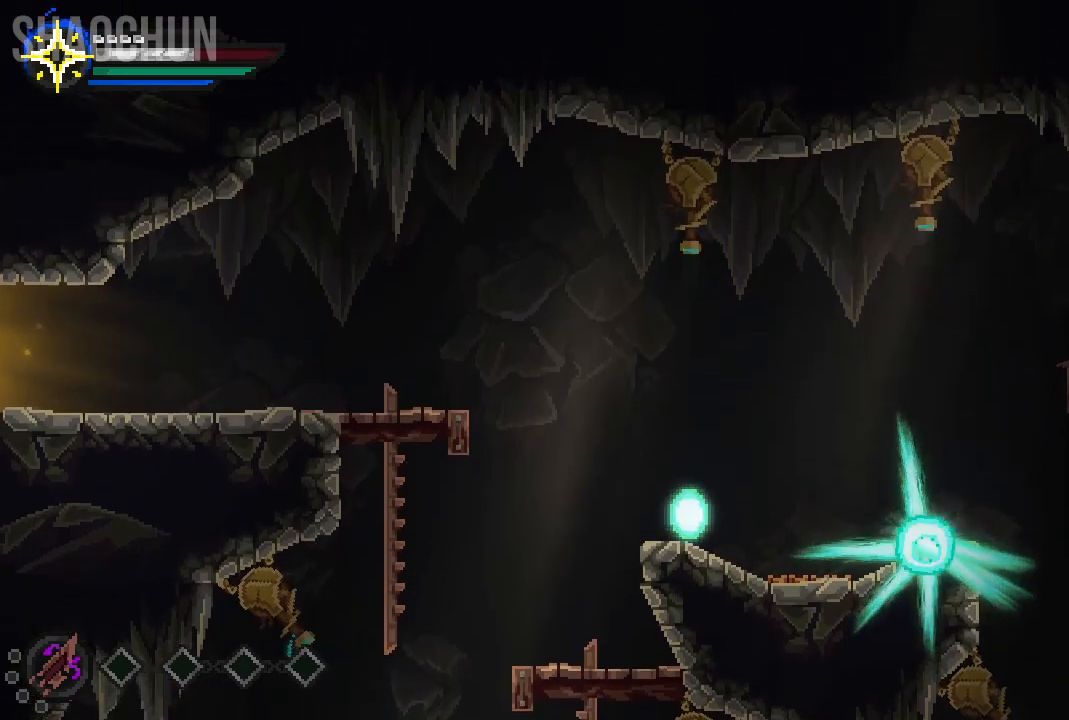
{"dt_ms": 500, "buttons": ["A"], "left_stick": "right", "right_stick": "center", "events": [[133, "A", "down"]]}
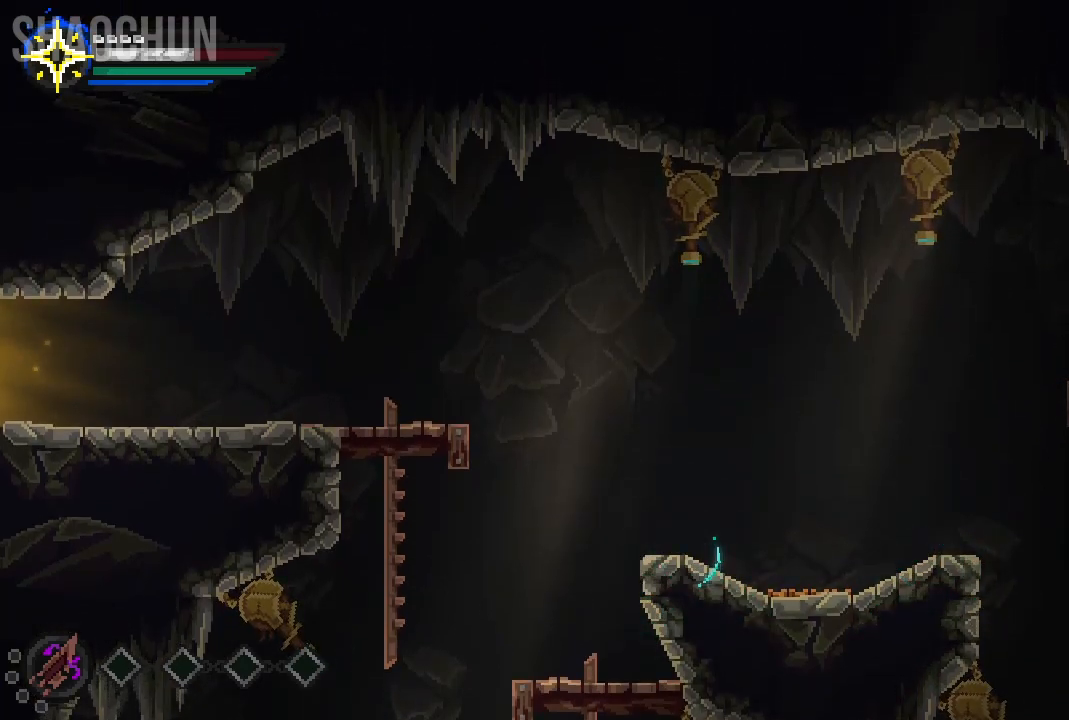
{"dt_ms": 500, "buttons": [], "left_stick": "left", "right_stick": "center", "events": [[33, "A", "up"], [300, "left_stick", "center"], [350, "left_stick", "left"]]}
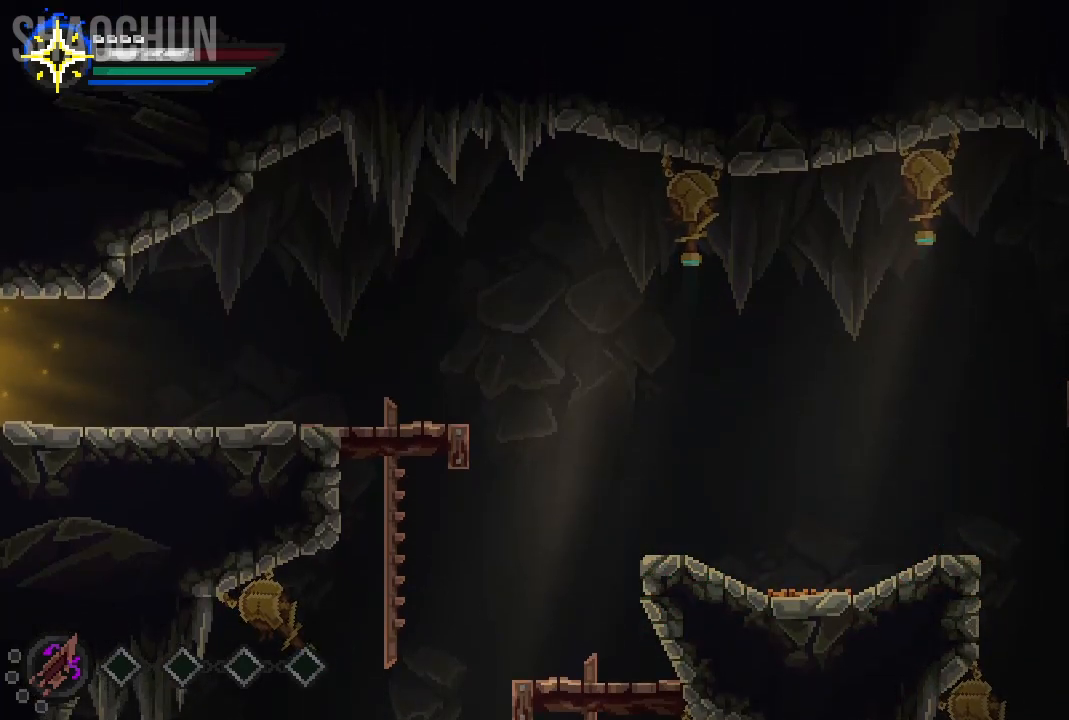
{"dt_ms": 500, "buttons": ["A", "X"], "left_stick": "right", "right_stick": "center", "events": [[100, "left_stick", "up"], [200, "left_stick", "up-right"], [217, "A", "down"], [383, "left_stick", "right"], [500, "X", "down"]]}
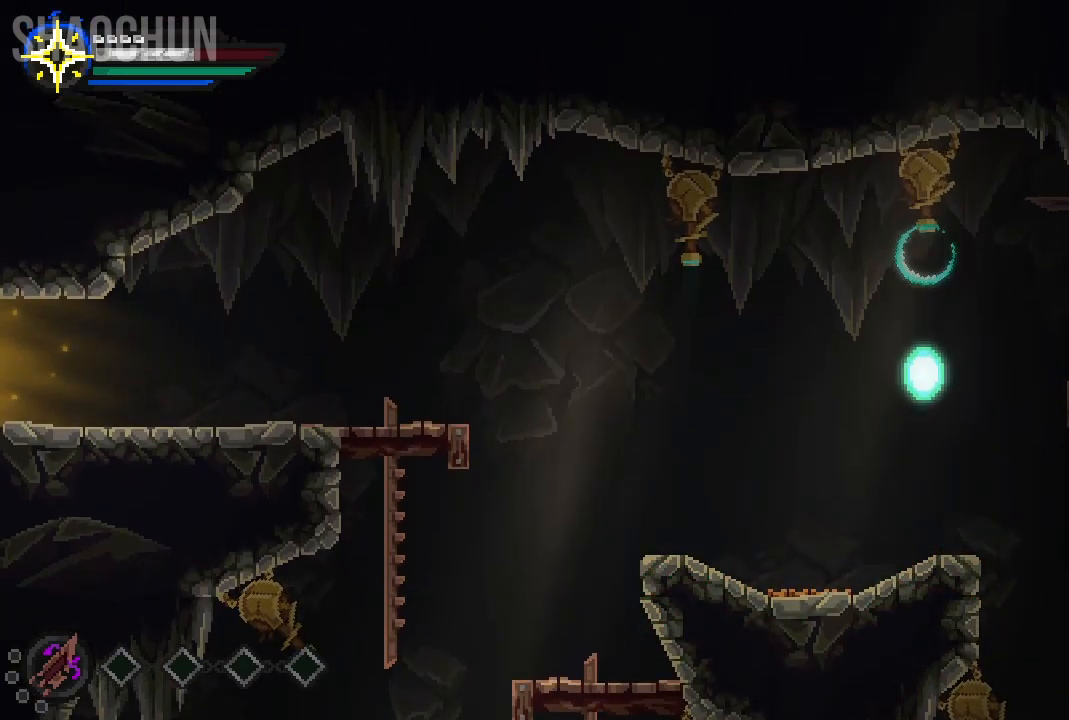
{"dt_ms": 500, "buttons": [], "left_stick": "right", "right_stick": "center", "events": [[100, "A", "up"], [167, "X", "up"]]}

#### Exercise goal:
All lines above that contain the word "down" are to be copied.

#### Task solution:
{"dt_ms": 500, "buttons": ["A"], "left_stick": "right", "right_stick": "center", "events": [[133, "A", "down"]]}
{"dt_ms": 500, "buttons": ["A", "X"], "left_stick": "right", "right_stick": "center", "events": [[100, "left_stick", "up"], [200, "left_stick", "up-right"], [217, "A", "down"], [383, "left_stick", "right"], [500, "X", "down"]]}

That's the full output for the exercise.